Pachyderm Docs: Spout

A spout is a type of pipeline that ingests streaming data from an outside source (message queue, database transactions logs, event notifications… ) as schematized in the diagram below.

spout-tldr

Generally, spout pipelines are ideal for situations when the frequency of new incoming data is sporadic, and the latency requirement to start the processing is short.

In these workloads, a regular pipeline with a cron input that polls for new data at a consistent time interval might not be an optimal solution.

A spout pipeline differs from regular pipelines in many ways:

its code runs continuously, waiting for new events.
it does not take an input repo. Instead, it consumes data from an outside source.
the pipeline’s output repo, pfs/out is not directly accessible. To write into the output repo, you will need to use the put file API call via any of the following:
- the CLI (pachctl put file)
- one of the Pachyderm’s SDKs (for golang or Python )
- or your own API client.
Pachyderm CLI (pachctl) is packaged in the base image of your spout as well as your authentication information. As a result, the authentication is seamless when using pachctl.

ℹ️

Support for a transparent authentication in our SDKs is coming soon. In the meantime, check our Spout 101 example at the end of this page to learn how to retrieve and inject your authentication token into your API client.

To create a spout pipeline, you will need:

A source of streaming data.
A Docker container with your spout code that connects to, reads, transforms, and pushes data from the data source to your output repo.
A spout pipeline specification file that uses your container.

ℹ️

It is important to remember that you will need to use a put file API call from a client of your choice to push your data into the pipeline output repository. Having the entire Pachyderm API available to you allows you to package data into commits and transactions at the granularity your problem requires.

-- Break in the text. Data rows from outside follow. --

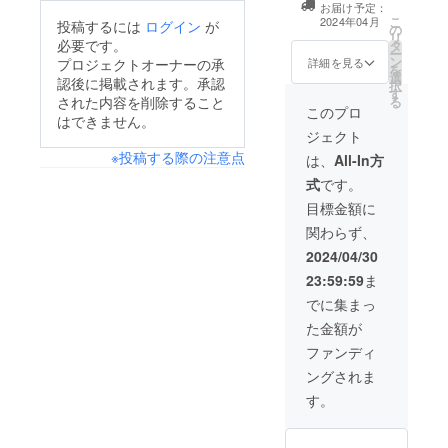
ディングで支援
お届け予定：
面レッスンにご
こ
をした旨をお伝
2024年04月
投稿するには
ログイン
が
の
利用いただけま
リ
えください。 ・
必要です。
タ
す。 ・現金への
ー
有効期限は発行
ン
交換はできませ
詳細を見る
プロジェクトオーナーの承
を
日より2ヶ月とな
選
ん。おつりはで
認後に掲載されます。承認
択
ります。
す
ません。 ・別途
された内容を削除すること
る
交通費をご負担
このプロ
はできません。
いただきます。
ジェクト
東京都内での
※投稿する際の注意点
レッスンとなり
は、
All-In方
ます。公共の場
式
です。
所で面会いたし
ます。 ・ご支援
目標金額に
いただいてから1
関わらず、
週間以内にチ
ケットをお送り
2024/04/30
いたしますの
23:59:59
ま
で、スタッフに
クラウドファン
でに集まっ
ディングで支援
た金額が
をした旨をお伝
えください。 ・
ファンディ
有効期限は発行
ングされま
日より2ヶ月とな
ります。
す。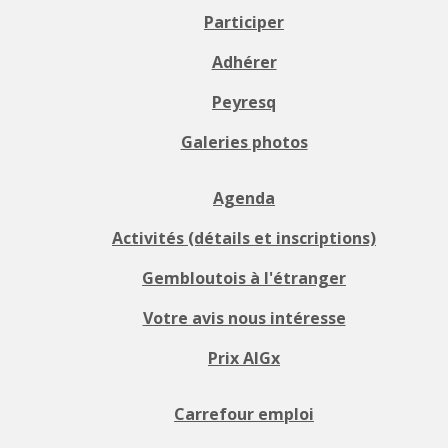
Participer
Adhérer
Peyresq
Galeries photos
Agenda
Activités (détails et inscriptions)
Gembloutois à l'étranger
Votre avis nous intéresse
Prix AIGx
Carrefour emploi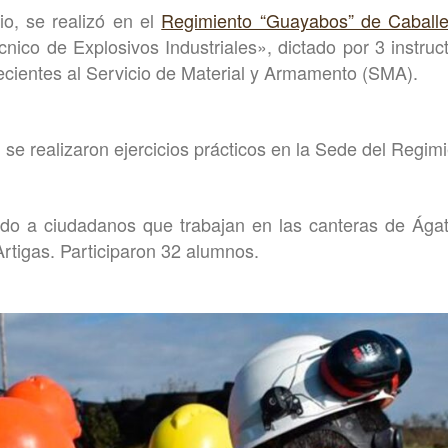
io, se realizó en el
Regimiento “Guayabos” de Caballe
nico de Explosivos Industriales», dictado por 3 instruct
cientes al Servicio de Material y Armamento (SMA).
 se realizaron ejercicios prácticos en la Sede del Regimi
gido a ciudadanos que trabajan en las canteras de Ága
tigas. Participaron 32 alumnos.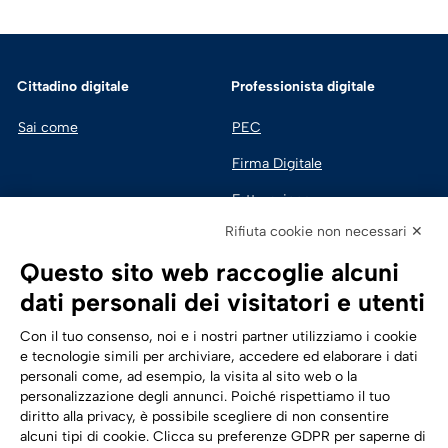
Cittadino digitale
Professionista digitale
Sai come
PEC
Firma Digitale
Fatturazione 
Elettronica
Rifiuta cookie non necessari ✕
SPID | Identità Digitale
Questo sito web raccoglie alcuni
Sicurezza Digitale
dati personali dei visitatori e utenti
Cloud
Con il tuo consenso, noi e i nostri partner utilizziamo i cookie
e tecnologie simili per archiviare, accedere ed elaborare i dati
personali come, ad esempio, la visita al sito web o la
Seguici su:
Trasformazione digitale
personalizzazione degli annunci. Poiché rispettiamo il tuo
diritto alla privacy, è possibile scegliere di non consentire
Energia
alcuni tipi di cookie. Clicca su preferenze GDPR per saperne di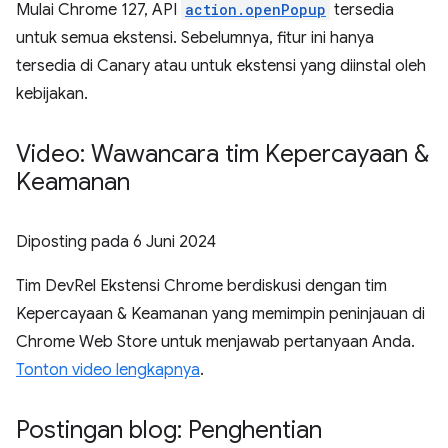
Mulai Chrome 127, API
action.openPopup
tersedia
untuk semua ekstensi. Sebelumnya, fitur ini hanya
tersedia di Canary atau untuk ekstensi yang diinstal oleh
kebijakan.
Video: Wawancara tim Kepercayaan &
Keamanan
Diposting pada
6 Juni 2024
Tim DevRel Ekstensi Chrome berdiskusi dengan tim
Kepercayaan & Keamanan yang memimpin peninjauan di
Chrome Web Store untuk menjawab pertanyaan Anda.
Tonton video lengkapnya
.
Postingan blog: Penghentian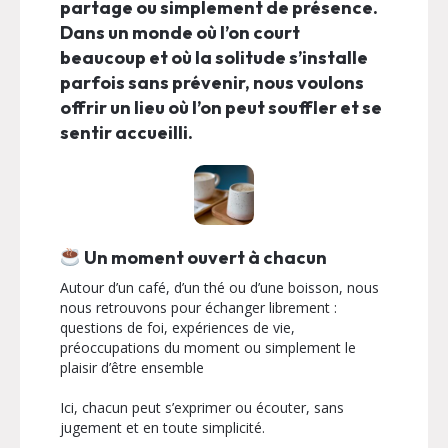
partage ou simplement de présence.
Dans un monde où l’on court
beaucoup et où la solitude s’installe
parfois sans prévenir, nous voulons
offrir un lieu où l’on peut souffler et se
sentir accueilli.
Un moment ouvert à chacun
Autour d’un café, d’un thé ou d’une boisson, nous
nous retrouvons pour échanger librement :
questions de foi, expériences de vie,
préoccupations du moment ou simplement le
plaisir d’être ensemble
Ici, chacun peut s’exprimer ou écouter, sans
jugement et en toute simplicité.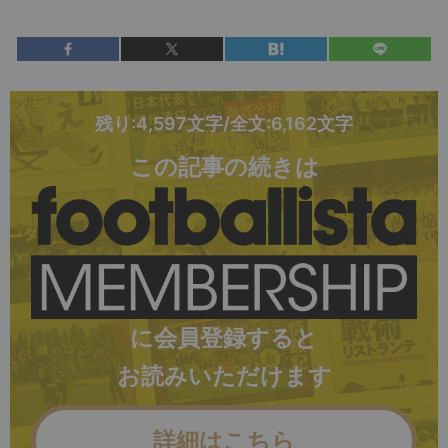
残り:4,597文字/全文:6,162文字
この記事の続きは
に会員登録すると
お読みいただけます
詳細はこちら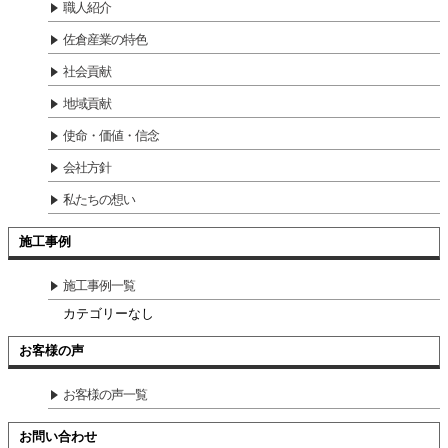
職人紹介
佐倉産業の特色
社会貢献
地域貢献
使命・価値・信念
会社方針
私たちの想い
施工事例
施工事例一覧
カテゴリーなし
お客様の声
お客様の声一覧
お問い合わせ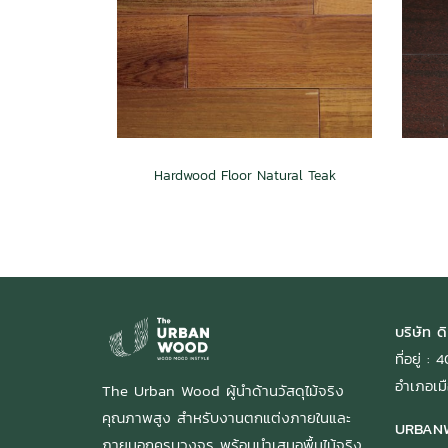
Hardwood Floor Natural Teak
บริษัท ดิ
ที่อยู่ 
อำเภอเมื
The Urban Wood ผู้นำด้านวัสดุไม้จริง
คุณภาพสูง สำหรับงานตกแต่งภายในและ
URBAN
ภายนอกครบวงจร พร้อมนำเสนอพื้นไม้จริง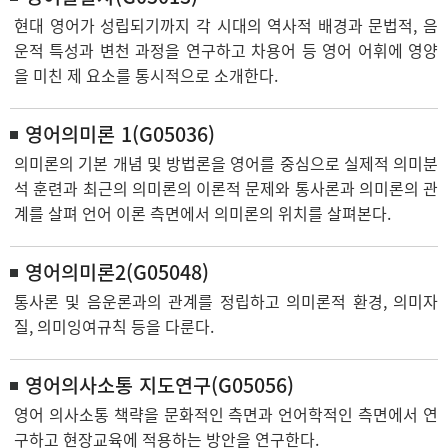
현대 영어가 성립되기까지 각 시대의 역사적 배경과 문법적, 음
운적 특성과 변천 과정을 연구하고 차용어 등 영어 어휘에 영양
을 미친 제 요소를 통시적으로 소개한다.
영어의미론 1(G05036)
의미론의 기본 개념 및 방법론을 영어를 중심으로 실제적 의미분
석 훈련과 최근의 의미론의 이론적 문제와 통사론과 의미론의 관
계를 살펴 언어 이론 측면에서 의미론의 위치를 살펴본다.
영어의미론2(G05048)
통사론 및 음운론과의 관계를 정립하고 의미론적 환경, 의미자
질, 의미잉여규칙 등을 다룬다.
영어의사소통 지도연구(G05056)
영어 의사소통 책략을 문화적인 측면과 언어학적인 측면에서 연
구하고 현장교육에 적용하는 방안을 연구한다.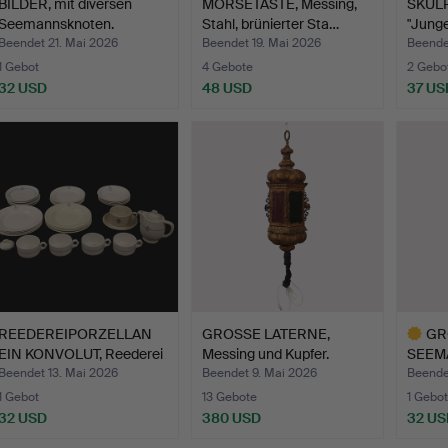
BILDER, mit diversen
MORSETASTE, Messing,
SKULP
Seemannsknoten.
Stahl, brünierter Sta…
"Jung
Steue
Beendet 21. Mai 2026
Beendet 19. Mai 2026
Beende
1 Gebot
4 Gebote
2 Gebo
32 USD
48 USD
37 US
REEDEREIPORZELLAN
GROSSE LATERNE,
GR
EIN KONVOLUT, Reederei
Messing und Kupfer.
SEEM
K…
Bronzi…
Gips 
Beendet 13. Mai 2026
Beendet 9. Mai 2026
Beende
1 Gebot
13 Gebote
1 Gebot
32 USD
380 USD
32 US
Ausgewä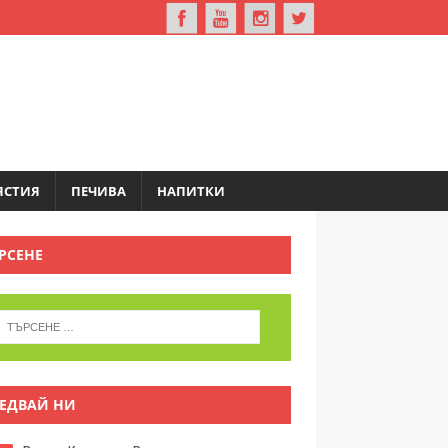
ЯСТИЯ
ПЕЧИВА
НАПИТКИ
РСЕНЕ
ЕДВАЙ НИ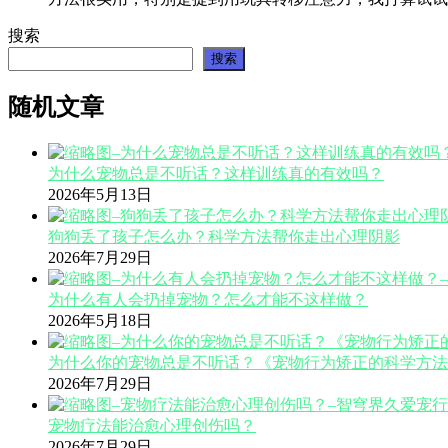
搜索
搜索
随机文章
为什么宠物总是不听话？这样训练真的有效吗？
2026年5月13日
狗狗丢了孩子怎么办？科学方法帮你走出心理阴影
2026年7月29日
为什么有人会扔掉宠物？怎么才能不这样做？
2026年5月18日
为什么你的宠物总是不听话？《宠物行为矫正的科学方法
2026年7月29日
宠物疗法能治愈心理创伤吗？
2026年7月29日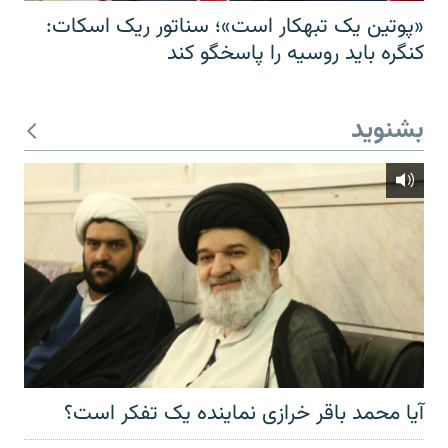
«پوتین یک تبهکار است»؛ سناتور ریک اسکات:
کنگره باید روسیه را پاسخگو کند
بشنوید
آیا محمد باقر خرازی نماینده یک تفکر است؟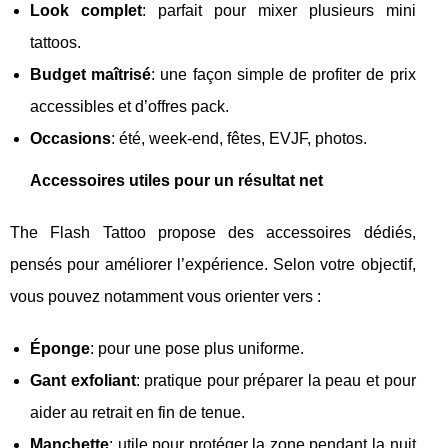
Look complet
: parfait pour mixer plusieurs mini
tattoos.
Budget maîtrisé
: une façon simple de profiter de prix
accessibles et d’offres pack.
Occasions
: été, week-end, fêtes, EVJF, photos.
Accessoires utiles pour un résultat net
The Flash Tattoo propose des accessoires dédiés,
pensés pour améliorer l’expérience. Selon votre objectif,
vous pouvez notamment vous orienter vers :
Éponge
: pour une pose plus uniforme.
Gant exfoliant
: pratique pour préparer la peau et pour
aider au retrait en fin de tenue.
Manchette
: utile pour protéger la zone pendant la nuit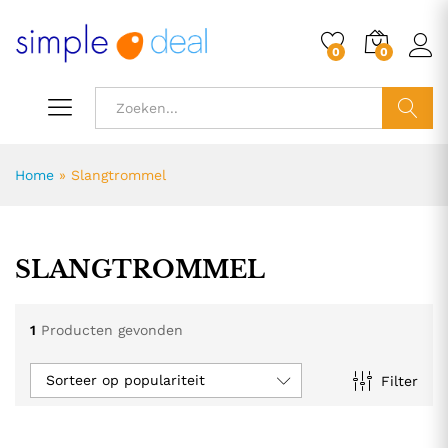
0
0
ZOEK
Home
»
Slangtrommel
SLANGTROMMEL
1
Producten gevonden
Sorteer op populariteit
Filter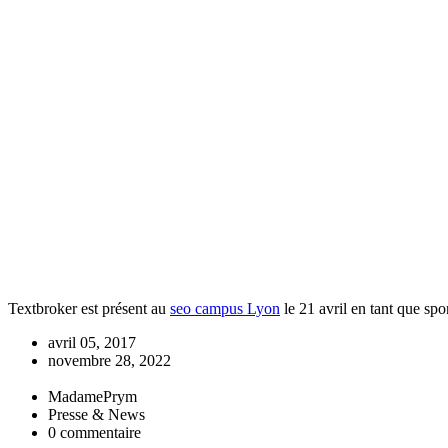
Textbroker est présent au
seo campus Lyon
le 21 avril en tant que sp
avril 05, 2017
novembre 28, 2022
MadamePrym
Presse & News
0 commentaire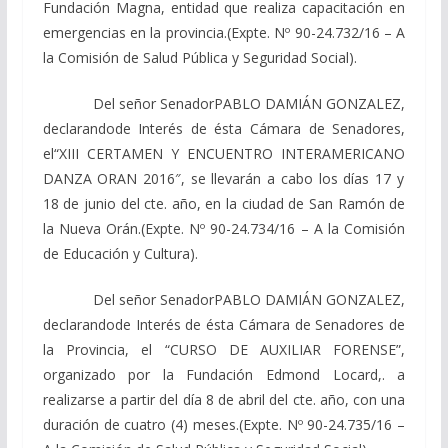
Fundación Magna, entidad que realiza capacitación en
emergencias en la
provincia.
(Expte. Nº 90-24.732/16 – A
la Comisión de Salud Pública y Seguridad Social).
Del señor SenadorPABLO DAMIÁN GONZALEZ,
declarando
de
Interés
de
ésta Cámara
de
Senadores,
el
“XIII
CERTAMEN Y ENCUENTRO
INTERAMERICANO
DANZA ORAN 2016″,
se llevarán a cabo los días 17 y
18 de junio del cte. año, en la ciudad de San Ramón de
la Nueva
Orán
.
(Expte. Nº 90-24.734/16 – A la Comisión
de Educación y Cultura).
Del señor SenadorPABLO DAMIÁN GONZALEZ,
declarando
de Interés de ésta Cámara de Senadores de
la Provincia, el
“CURSO
DE AUXILIAR FORENSE”,
organizado por la Fundación Edmond Locard,.
a
realizarse
a
partir
del día 8 de abril del cte. año, con una
duración de cuatro (4) meses.
(Expte. Nº 90-24.735/16 –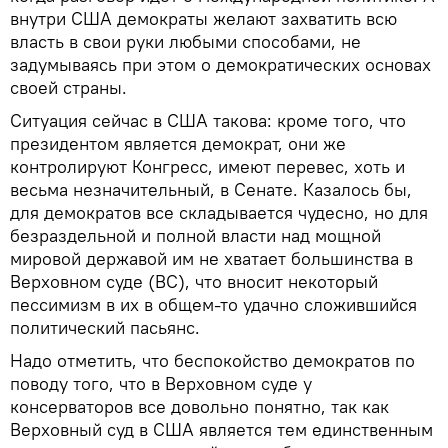
внутри США демократы желают захватить всю
власть в свои руки любыми способами, не
задумываясь при этом о демократических основах
своей страны.
Ситуация сейчас в США такова: кроме того, что
президентом является демократ, они же
контролируют Конгресс, имеют перевес, хоть и
весьма незначительный, в Сенате. Казалось бы,
для демократов все складывается чудесно, но для
безраздельной и полной власти над мощной
мировой державой им не хватает большинства в
Верховном суде (ВС), что вносит некоторый
пессимизм в их в общем-то удачно сложившийся
политический пасьянс.
Надо отметить, что беспокойство демократов по
поводу того, что в Верховном суде у
консерваторов все довольно понятно, так как
Верховный суд в США является тем единственным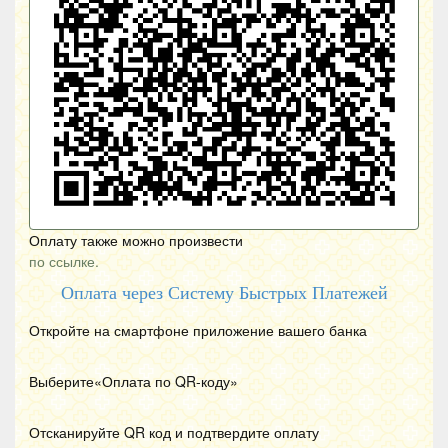
Оплату также можно произвести
по ссылке.
Оплата через Систему Быстрых Платежей
Откройте на смартфоне приложение вашего банка
Выберите«Оплата по
QR
-коду»
Отсканируйте
QR
код и подтвердите оплату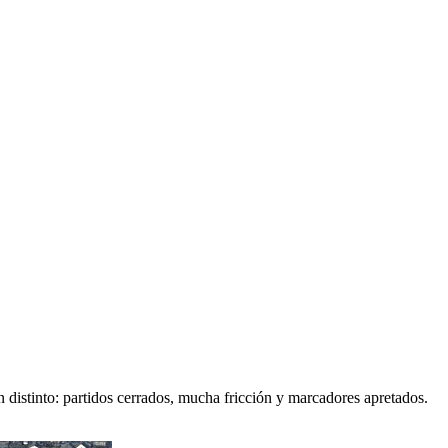
n distinto: partidos cerrados, mucha fricción y marcadores apretados.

A minimum spout specification must include the following parameters in the pipeline specification:

Parameter	Description
`name`	The name of your data pipeline and the output repository. You can set an arbitrary name that is meaningful to the code you want to run.
`spout`	This attribute can be left empty. Optional: Add a `service` field to expose your spout as a service.
`transform`	Specifies the command that you want to call to ingest your data and the Docker image it is packaged in.

xs Here is an example of a minimum spout pipeline specification:

ℹ️

The env property is an optional argument. You can define your data stream source from within the container in which you run your script. For simplicity, in this example, env specifies the source of the Kafka host.

{
  "pipeline": {
    "name": "my-spout"
  },
    "spout": {
  },
  "transform": {
    "cmd": [ "go", "run", "./main.go" ],
    "image": "myaccount/myimage:0.1",
    "env": {
        "HOST": "kafkahost",
        "TOPIC": "mytopic",
        "PORT": "9092"
    }
  }
}

Example #

For a first overview of how spouts work, see our spout101 example.